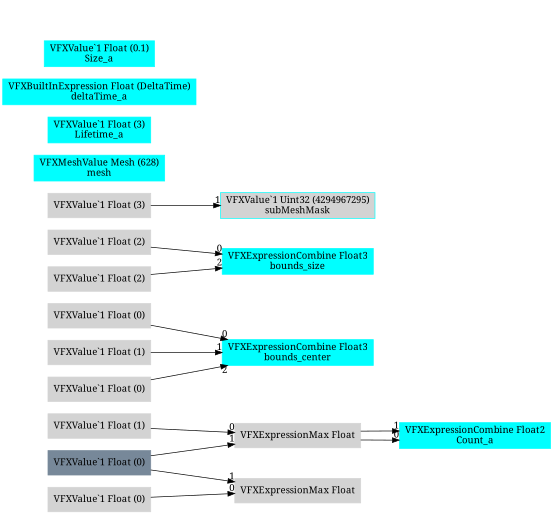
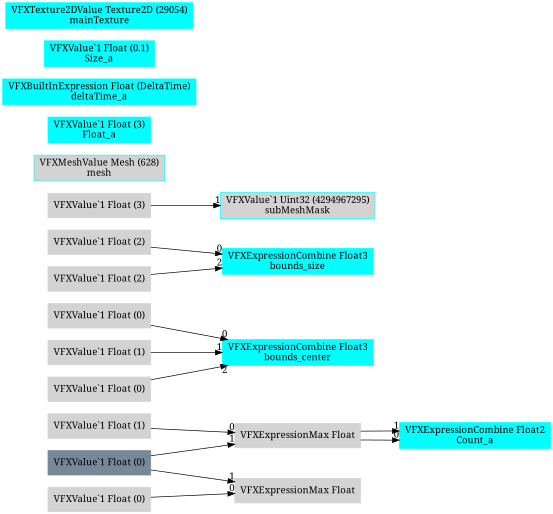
  digraph {
    fontname="Noto Serif"
    rankdir=LR
    node [color=lightgray fontname="Noto Serif" shape=box style=filled]
    edge [fontname="Noto Serif" headlabel=0]
    n1 [color=cyan label="VFXExpressionCombine Float2\nCount_a"]
    n2 [label="VFXExpressionMax Float"]
    n3 [label="VFXValue`1 Float (1)"]
    n4 [color=lightslategray label="VFXValue`1 Float (0)"]
    n5 [label="VFXExpressionMax Float"]
    n6 [label="VFXValue`1 Float (0)"]
    n7 [color=cyan label="VFXExpressionCombine Float3\nbounds_center"]
    n8 [label="VFXValue`1 Float (0)"]
    n9 [label="VFXValue`1 Float (1)"]
    n10 [label="VFXValue`1 Float (0)"]
    n11 [color=cyan label="VFXExpressionCombine Float3\nbounds_size"]
    n12 [label="VFXValue`1 Float (2)"]
    n13 [label="VFXValue`1 Float (3)"]
    n14 [color=cyan fillcolor=lightgray label="VFXValue`1 Uint32 (4294967295)\nsubMeshMask"]
    n15 [label="VFXValue`1 Float (2)"]
-   n16 [color=cyan label="VFXMeshValue Mesh (628)\nmesh"]
-   n17 [color=cyan label="VFXValue`1 Float (3)\nLifetime_a"]
+   n16 [color=cyan label="VFXMeshValue Mesh (628)\nmesh" fillcolor=lightgray]
+   n17 [color=cyan label="VFXValue`1 Float (3)\nFloat_a"]
    n18 [color=cyan label="VFXBuiltInExpression Float (DeltaTime)\ndeltaTime_a"]
    n19 [color=cyan label="VFXValue`1 Float (0.1)\nSize_a"]
+   n20 [color=cyan label="VFXTexture2DValue Texture2D (29054)\nmainTexture"]
    n2 -> n1
    n2 -> n1 [headlabel=1]
    n3 -> n2
    n4 -> n2 [headlabel=1]
    n4 -> n5 [headlabel=1]
    n6 -> n5
    n8 -> n7
    n9 -> n7 [headlabel=1]
    n10 -> n7 [headlabel=2]
    n12 -> n11
    n13 -> n14 [headlabel=1]
    n15 -> n11 [headlabel=2]
  }
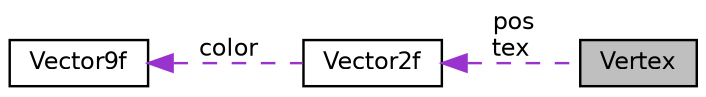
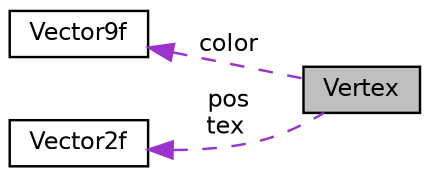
  digraph {
    rankdir=LR
    node [color=black fillcolor=white fontname=Helvetica fontsize=10 shape=record style=filled]
    edge [color=darkorchid3 dir=back fontname=Helvetica fontsize=10 labelfontname=Helvetica labelfontsize=10 style=dashed]
    n1 [fillcolor=grey75 fontcolor=black height=0.2 label=Vertex width=0.4]
    n2 [height=0.2 label=Vector9f width=0.4]
    n3 [height=0.2 label=Vector2f width=0.4]
-   n2 -> n3 [label=" color"]
+   n2 -> n1 [label=" color"]
    n3 -> n1 [label=" pos\ntex"]
  }
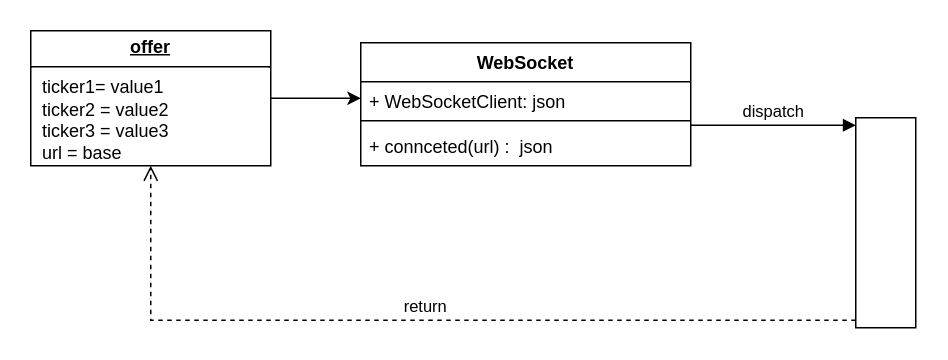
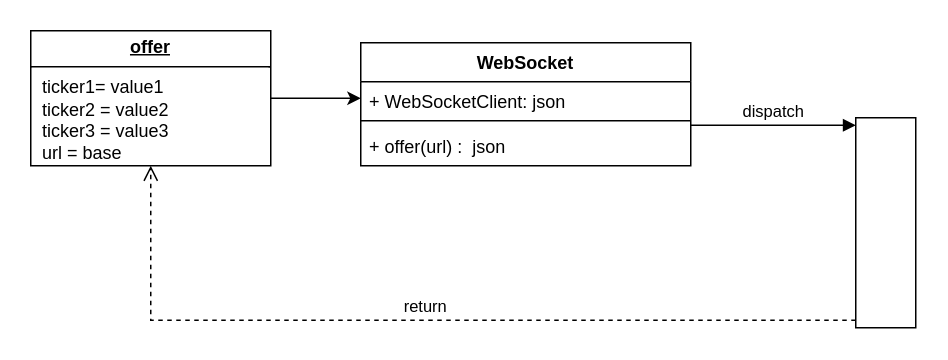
  <mxCell id="0" />
  <mxCell id="1" parent="0" />
  <mxCell id="2" value="WebSocket" style="swimlane;fontStyle=1;align=center;verticalAlign=top;childLayout=stackLayout;horizontal=1;startSize=26;horizontalStack=0;resizeParent=1;resizeParentMax=0;resizeLast=0;collapsible=1;marginBottom=0;whiteSpace=wrap;html=1;" vertex="1" parent="1"><mxGeometry x="240" y="28" width="220" height="82" as="geometry" /></mxCell>
  <mxCell id="3" value="+ WebSocketClient: json" style="text;strokeColor=none;fillColor=none;align=left;verticalAlign=top;spacingLeft=4;spacingRight=4;overflow=hidden;rotatable=0;points=[[0,0.5],[1,0.5]];portConstraint=eastwest;whiteSpace=wrap;html=1;" vertex="1" parent="2"><mxGeometry y="26" width="220" height="22" as="geometry" /></mxCell>
  <mxCell id="4" value="" style="line;strokeWidth=1;fillColor=none;align=left;verticalAlign=middle;spacingTop=-1;spacingLeft=3;spacingRight=3;rotatable=0;labelPosition=right;points=[];portConstraint=eastwest;strokeColor=inherit;" vertex="1" parent="2"><mxGeometry y="48" width="220" height="8" as="geometry" /></mxCell>
- <mxCell id="5" value="+ connceted(url) :&amp;nbsp; json" style="text;strokeColor=none;fillColor=none;align=left;verticalAlign=top;spacingLeft=4;spacingRight=4;overflow=hidden;rotatable=0;points=[[0,0.5],[1,0.5]];portConstraint=eastwest;whiteSpace=wrap;html=1;" vertex="1" parent="2"><mxGeometry y="56" width="220" height="26" as="geometry" /></mxCell>
+ <mxCell id="5" value="+ offer(url) :&amp;nbsp; json" style="text;strokeColor=none;fillColor=none;align=left;verticalAlign=top;spacingLeft=4;spacingRight=4;overflow=hidden;rotatable=0;points=[[0,0.5],[1,0.5]];portConstraint=eastwest;whiteSpace=wrap;html=1;" vertex="1" parent="2"><mxGeometry y="56" width="220" height="26" as="geometry" /></mxCell>
  <mxCell id="6" value="" style="html=1;points=[[0,0,0,0,5],[0,1,0,0,-5],[1,0,0,0,5],[1,1,0,0,-5]];perimeter=orthogonalPerimeter;outlineConnect=0;targetShapes=umlLifeline;portConstraint=eastwest;newEdgeStyle={&quot;curved&quot;:0,&quot;rounded&quot;:0};" vertex="1" parent="1"><mxGeometry x="570" y="78" width="40" height="140" as="geometry" /></mxCell>
  <mxCell id="7" value="dispatch" style="html=1;verticalAlign=bottom;endArrow=block;curved=0;rounded=0;entryX=0;entryY=0;entryDx=0;entryDy=5;" edge="1" target="6" parent="1"><mxGeometry relative="1" as="geometry"><mxPoint x="460" y="83" as="sourcePoint" /></mxGeometry></mxCell>
  <mxCell id="8" value="return" style="html=1;verticalAlign=bottom;endArrow=open;dashed=1;endSize=8;curved=0;rounded=0;exitX=0;exitY=1;exitDx=0;exitDy=-5;entryX=0.5;entryY=1;entryDx=0;entryDy=0;" edge="1" source="6" parent="1" target="10"><mxGeometry relative="1" as="geometry"><mxPoint x="470" y="213" as="targetPoint" /><Array as="points"><mxPoint x="100" y="213" /></Array></mxGeometry></mxCell>
  <mxCell id="9" style="edgeStyle=orthogonalEdgeStyle;rounded=0;orthogonalLoop=1;jettySize=auto;html=1;entryX=0;entryY=0.5;entryDx=0;entryDy=0;" edge="1" parent="1" source="10" target="3"><mxGeometry relative="1" as="geometry" /></mxCell>
  <mxCell id="10" value="&lt;p style=&quot;margin:0px;margin-top:4px;text-align:center;text-decoration:underline;&quot;&gt;&lt;b&gt;offer&lt;/b&gt;&lt;/p&gt;&lt;hr size=&quot;1&quot; style=&quot;border-style:solid;&quot;&gt;&lt;p style=&quot;margin:0px;margin-left:8px;&quot;&gt;ticker1= value1&lt;br&gt;ticker2 = value2&lt;br&gt;ticker3 = value3&lt;/p&gt;&lt;p style=&quot;margin:0px;margin-left:8px;&quot;&gt;url = base&lt;/p&gt;" style="verticalAlign=top;align=left;overflow=fill;html=1;whiteSpace=wrap;" vertex="1" parent="1"><mxGeometry x="20" y="20" width="160" height="90" as="geometry" /></mxCell>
—————
• What is required:
How many lines in the entries above contain the string "VFXExpressionCombine", where only matches with identical case count? Reply with the number alone.

• Answer to this exercise:
3